It is, therefore, an object of the invention to provide an auxiliary control device to manage print head and paper movement functions in a thermal printer.

It is an additional object of the invention to provide an auxiliary control device in a thermal printer to provide a high-speed dot history control system for single-color printing.

It is another object of the invention to provide an auxiliary control device in a thermal printer to provide a dot history control system for color printing.

It is a further object of the invention to provide an auxiliary control device in a thermal printer compatible with dot print heads and operable with any number of loading inputs.

It is yet another object of the invention to provide an auxiliary control device in a thermal printer which provides at least two previous levels of dot history for single-color printing.

It is a still further object of the invention to provide an auxiliary control device in a thermal printer to provide at least one previous level of adjacent left and right dot history for single-color printing.

It is yet another object of the invention to provide an auxiliary control device in a thermal printer which provides at least one previous level of dot history for color printing.

It is an additional object of the invention to provide an auxiliary control device in a thermal printer which provides at least one previous level of energy level setting for two-color printing.

It is a further object of the invention to provide an auxiliary control device in a thermal printer for up to eight thermal head reloading cycles.

It is a still further object of the invention to provide an auxiliary control device in a thermal printer which provides both 64-point stepper motor acceleration ramp tables and stepper motor current drive tables.

It is another object of the invention to provide an auxiliary control device in a thermal printer which interfaces with standard, external stepper motors. Interfaces provided are for full, half, and micro stopping.

It is an additional object of the invention to provide an auxiliary control device in a thermal printer which provides programmable end dot compensation.

It is a further object of the invention to provide an auxiliary control device in a thermal printer which provides user programmable, on-chip SRAM.

SUMMARY OF THE INVENTION

In accordance with the present invention there is provided an auxiliary control device for use in a thermal printer to manage printing and paper movement functions.
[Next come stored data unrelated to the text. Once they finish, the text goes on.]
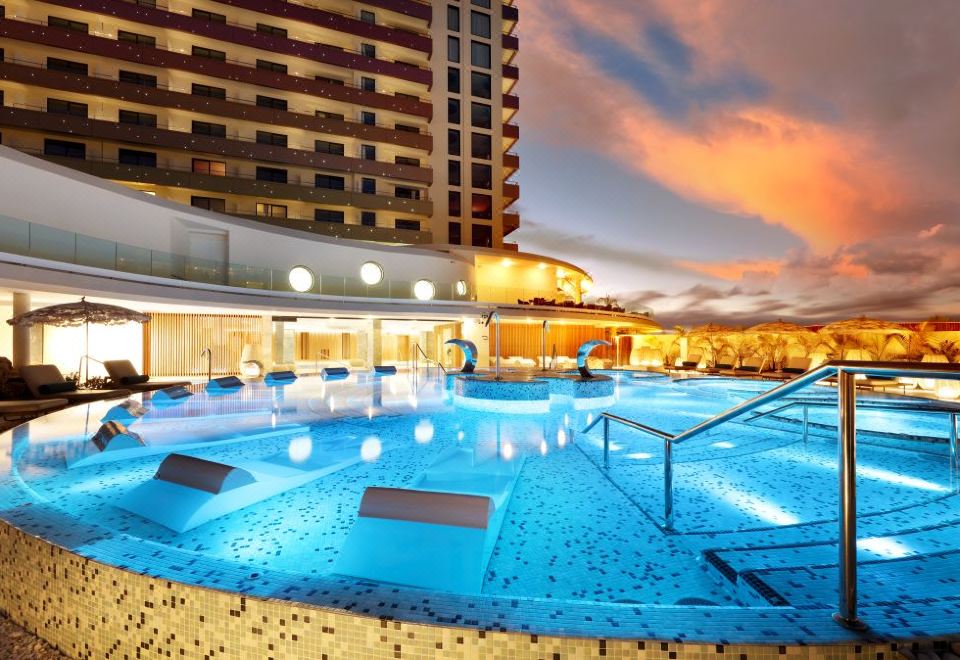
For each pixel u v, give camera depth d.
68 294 13.06
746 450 6.32
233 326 19.91
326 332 25.62
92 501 4.03
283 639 1.74
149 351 18.36
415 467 5.29
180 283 15.32
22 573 2.42
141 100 25.44
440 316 22.44
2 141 23.98
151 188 26.52
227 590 1.84
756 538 3.37
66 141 25.06
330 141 31.33
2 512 2.72
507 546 3.23
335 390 13.57
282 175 29.72
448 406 10.77
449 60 35.47
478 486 4.27
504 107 36.94
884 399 9.88
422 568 2.39
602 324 31.06
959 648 1.49
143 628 1.98
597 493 4.42
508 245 36.84
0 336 15.38
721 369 22.14
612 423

This frees a main microprocessor for communications and other duties within the printer. Specifically, the auxiliary control device provides a dot history system, both row-to-row and adjacent dots, for use in either a single or multiple color (i.e., two or more color) thermal printer.

BRIEF DESCRIPTION OF THE DRAWINGS

A complete understanding of the present invention may be obtained by reference to the accompanying drawings, when considered in conjunction with the subsequent detailed description, in which:

FIG. 1 is a schematic block diagram of a typical thermal printer using an auxiliary microprocessor;

FIG. 2 is a schematic block diagram of the auxiliary control device (microprocessor) in accordance with the present invention;

FIGS. 3a and 3b are tabular representations of the dot history data considered for both single color and multiple color printing, respectively;

FIGS. 4a and 4b depict possible dot pattern combination groups for single color and multiple color printing, respectively;

FIG. 5 is a detailed block diagram of the dot history processor; and

FIGS. 6a and 6b, taken together (see interconnection diagram, FIG. 6), depict the steps of the dot history processor.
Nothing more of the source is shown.